* **WHAT YOU NEED TO DO**
Drop all images. Then write out each line below exactly as given.
START INPUT DATA
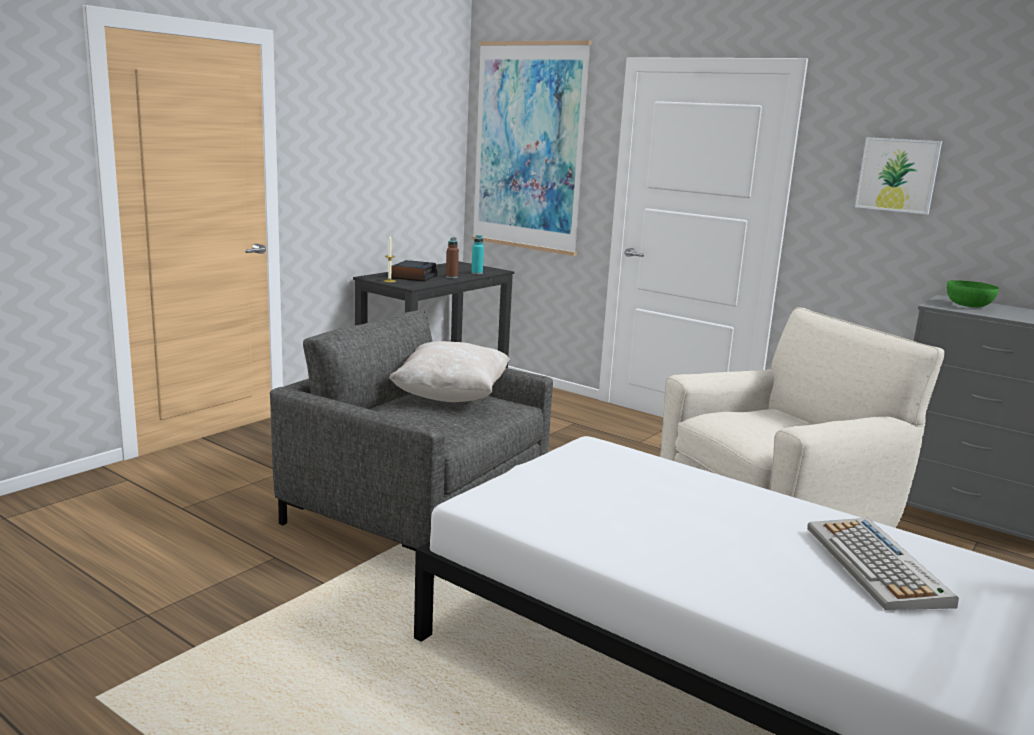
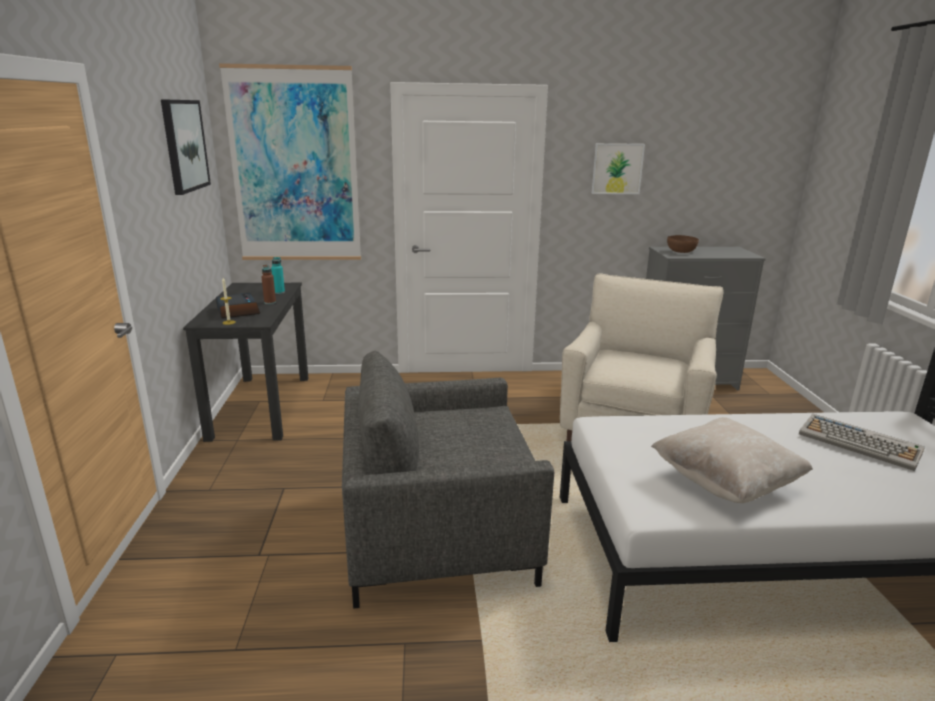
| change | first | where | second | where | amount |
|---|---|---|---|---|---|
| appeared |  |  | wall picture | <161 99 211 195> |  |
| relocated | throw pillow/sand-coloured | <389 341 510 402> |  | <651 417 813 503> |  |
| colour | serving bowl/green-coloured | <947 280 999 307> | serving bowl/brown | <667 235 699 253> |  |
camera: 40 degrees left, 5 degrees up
END INPUT DATA
* **PROBLEM SOLUTION**
| change | first | where | second | where | amount |
|---|---|---|---|---|---|
| appeared |  |  | wall picture | <161 99 211 195> |  |
| relocated | throw pillow/sand-coloured | <389 341 510 402> |  | <651 417 813 503> |  |
| colour | serving bowl/green-coloured | <947 280 999 307> | serving bowl/brown | <667 235 699 253> |  |
camera: 40 degrees left, 5 degrees up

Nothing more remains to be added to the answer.